%%

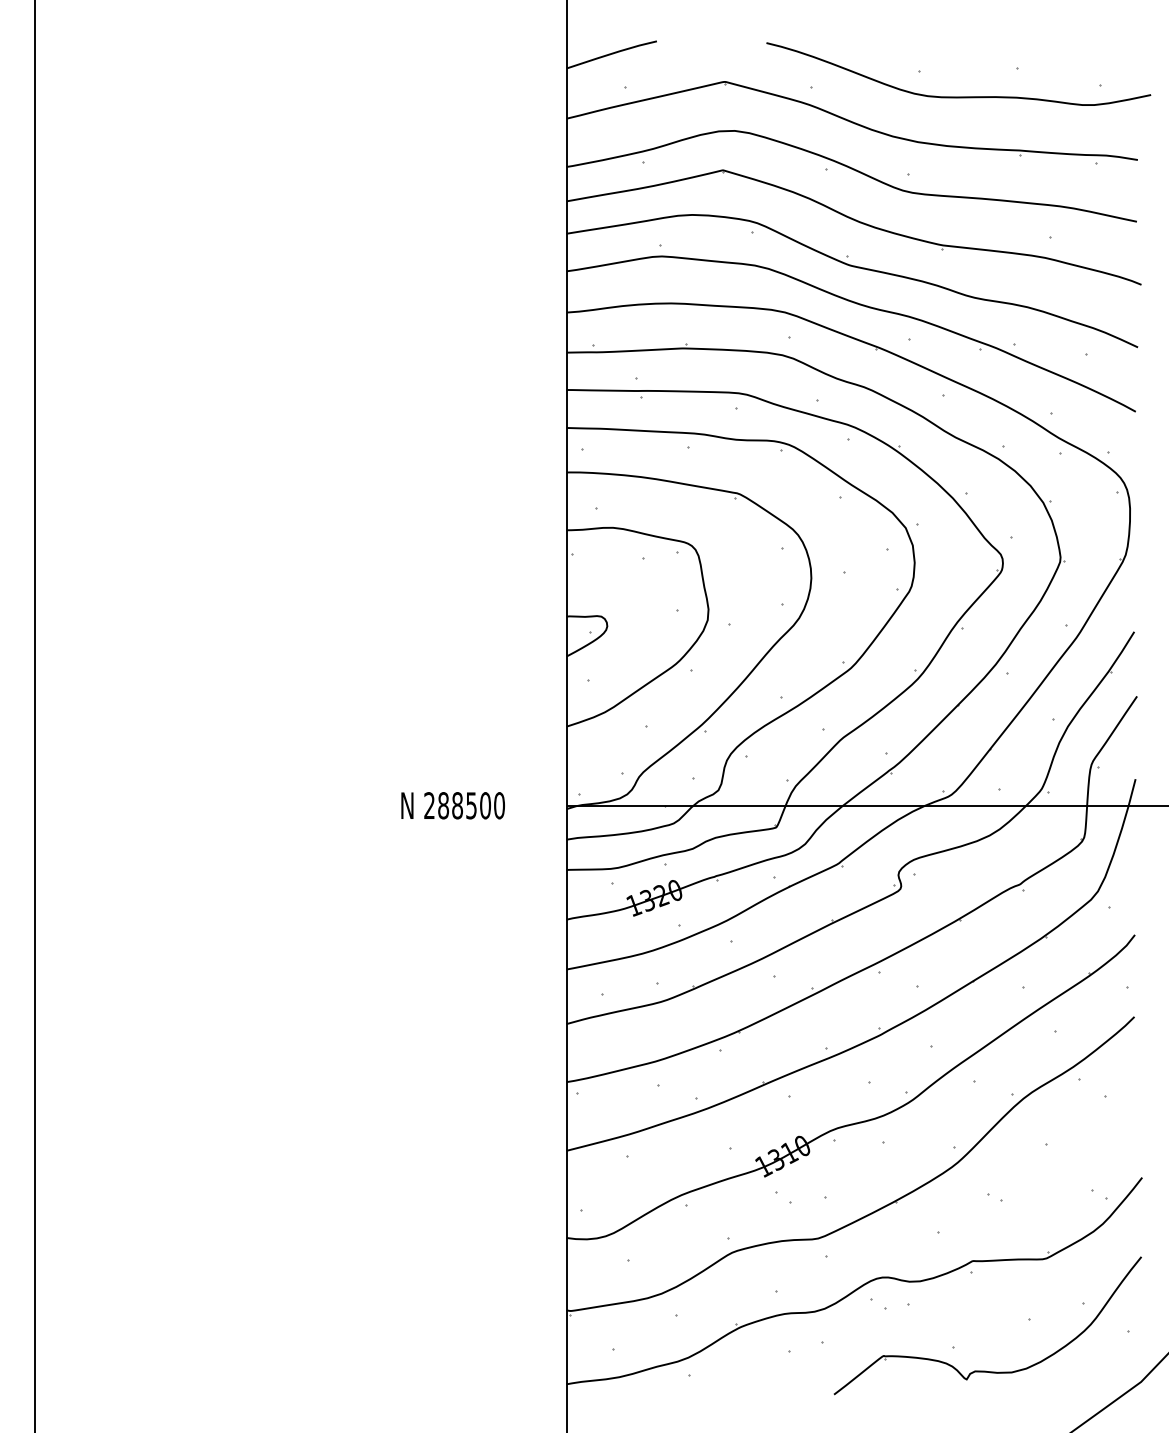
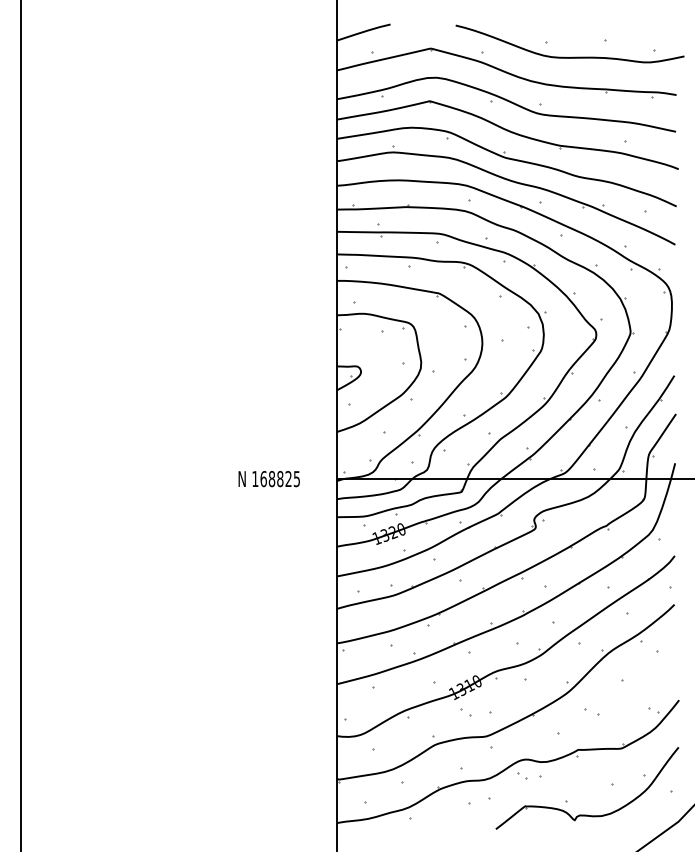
text: (465, 806) -> (276, 479), 288500 -> 168825
part: (994, 1196) -> (591, 711), size x1.6

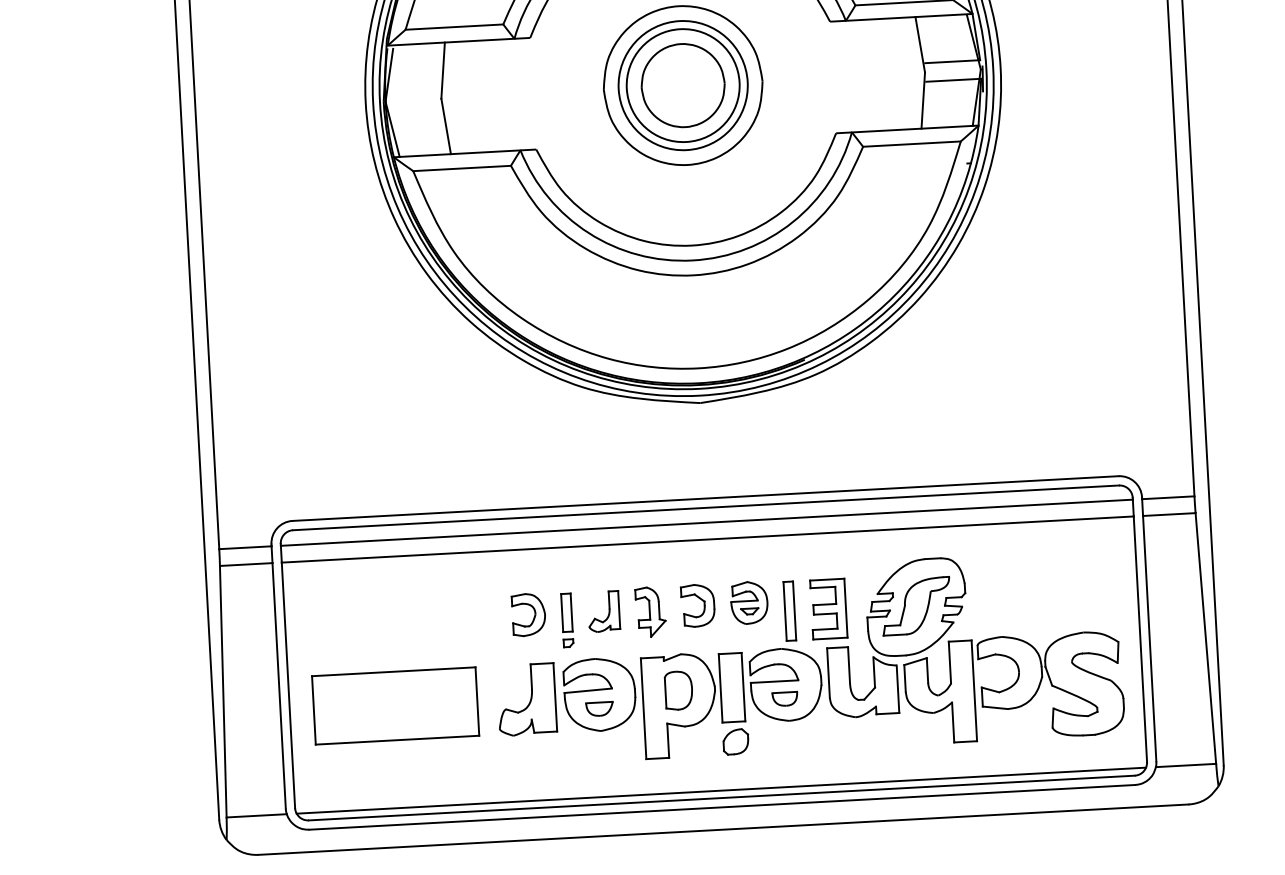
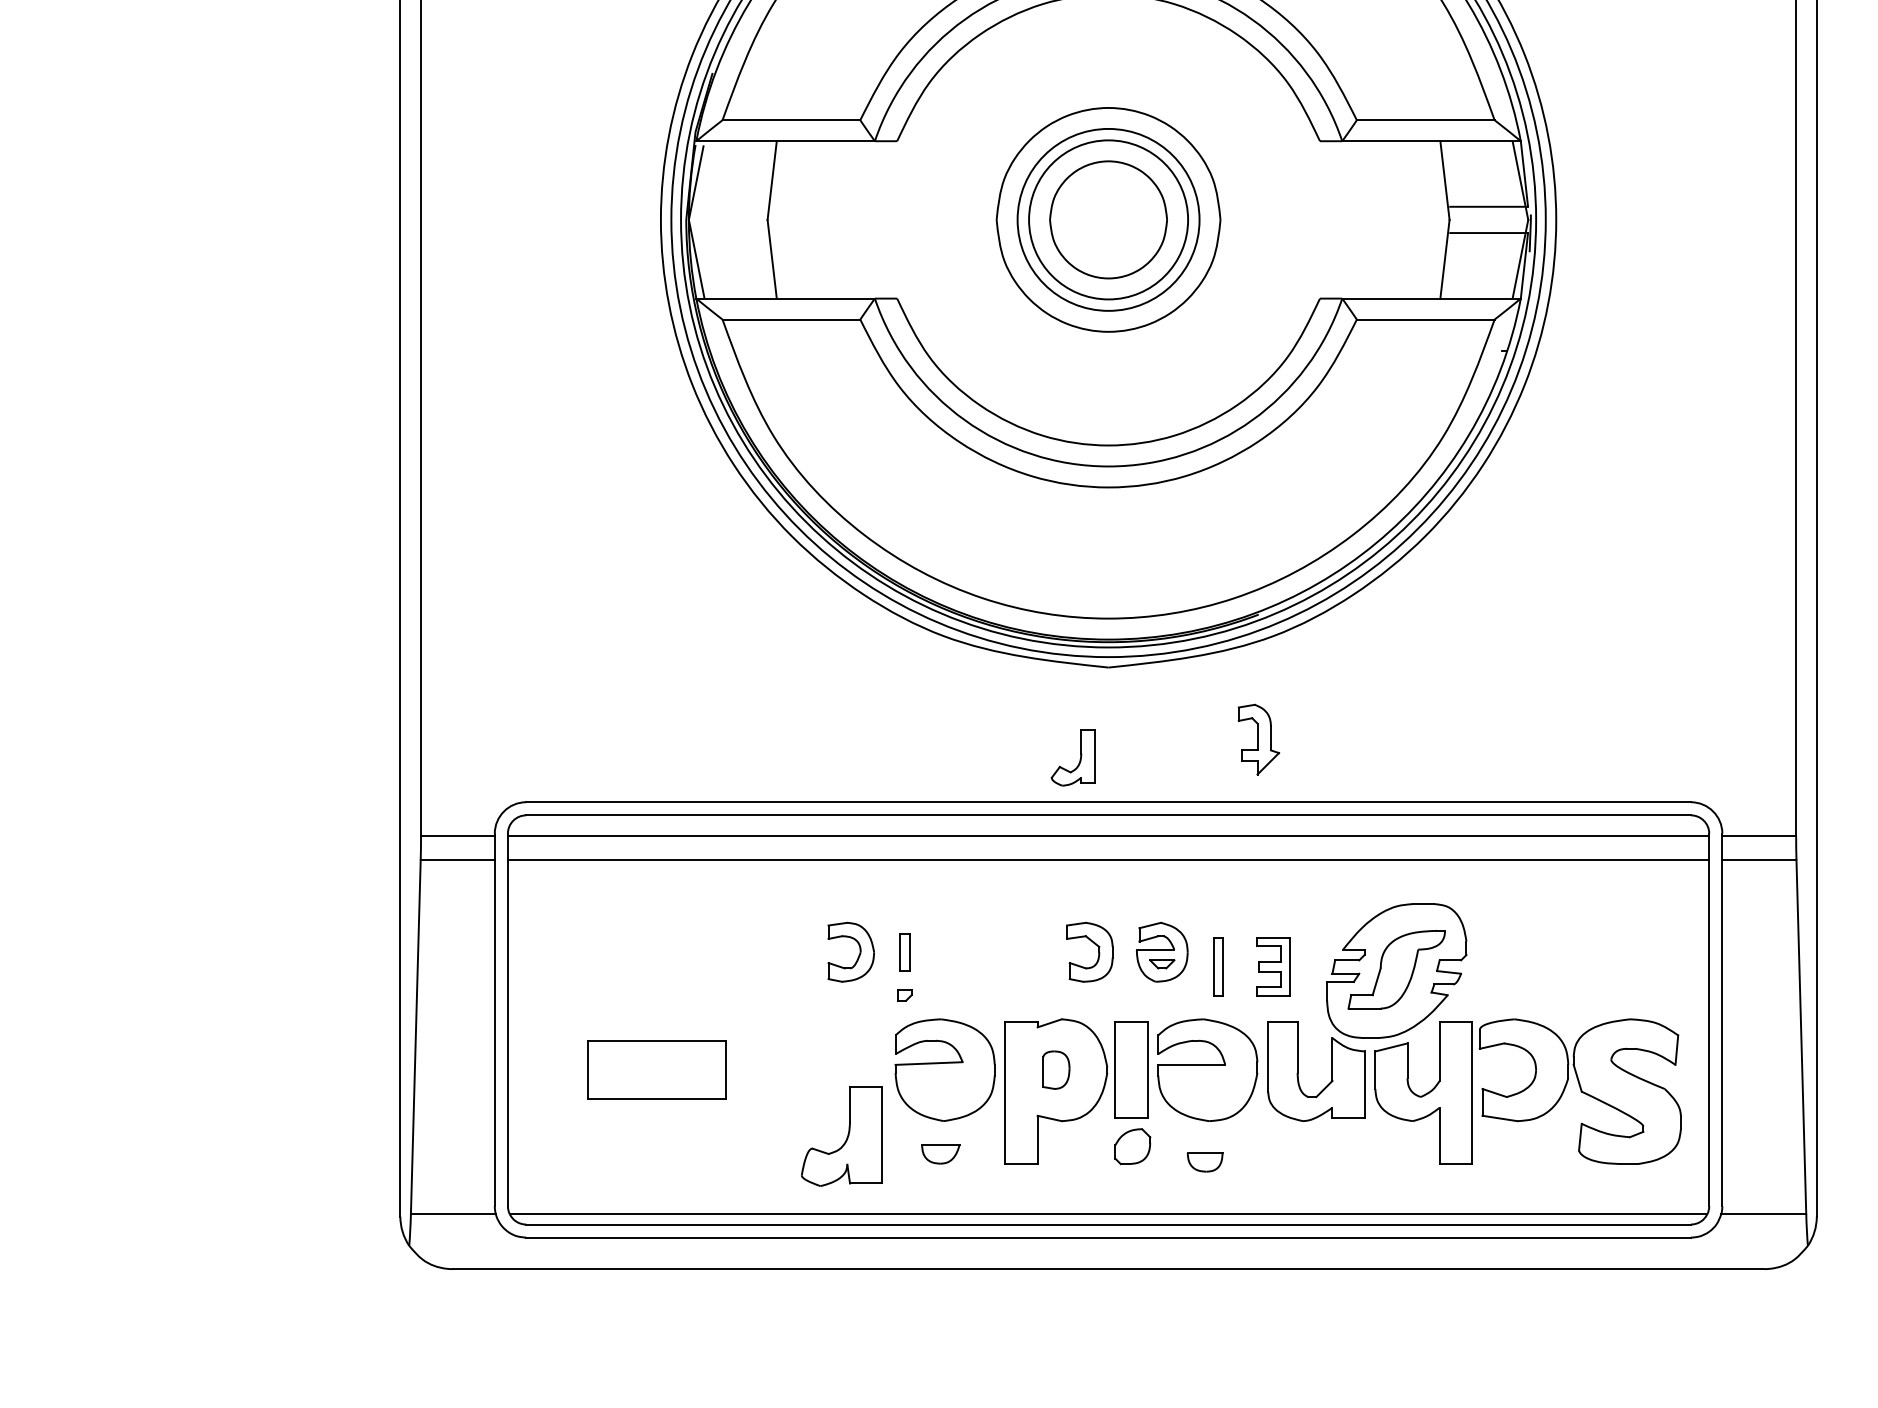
part: (828, 609) -> (1273, 967), size x0.7
part: (650, 611) -> (1258, 739), moved
part: (789, 611) -> (1218, 967), size x0.7
part: (566, 612) -> (904, 952), size x0.7
part: (608, 612) -> (1079, 759), moved
part: (678, 690) -> (1056, 1069), size x0.7
part: (526, 699) -> (841, 1136), moved
part: (784, 699) -> (1204, 1162), moved
part: (395, 705) -> (656, 1069), size x0.6
part: (599, 709) -> (940, 1154), moved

%%

Please output the records above exactly, without the pictures.

■ **RESPONSE FOR THIS EXERCISE**:
text: (465, 806) -> (276, 479), 288500 -> 168825
part: (994, 1196) -> (591, 711), size x1.6

part: (828, 609) -> (1273, 967), size x0.7
part: (650, 611) -> (1258, 739), moved
part: (789, 611) -> (1218, 967), size x0.7
part: (566, 612) -> (904, 952), size x0.7
part: (608, 612) -> (1079, 759), moved
part: (678, 690) -> (1056, 1069), size x0.7
part: (526, 699) -> (841, 1136), moved
part: (784, 699) -> (1204, 1162), moved
part: (395, 705) -> (656, 1069), size x0.6
part: (599, 709) -> (940, 1154), moved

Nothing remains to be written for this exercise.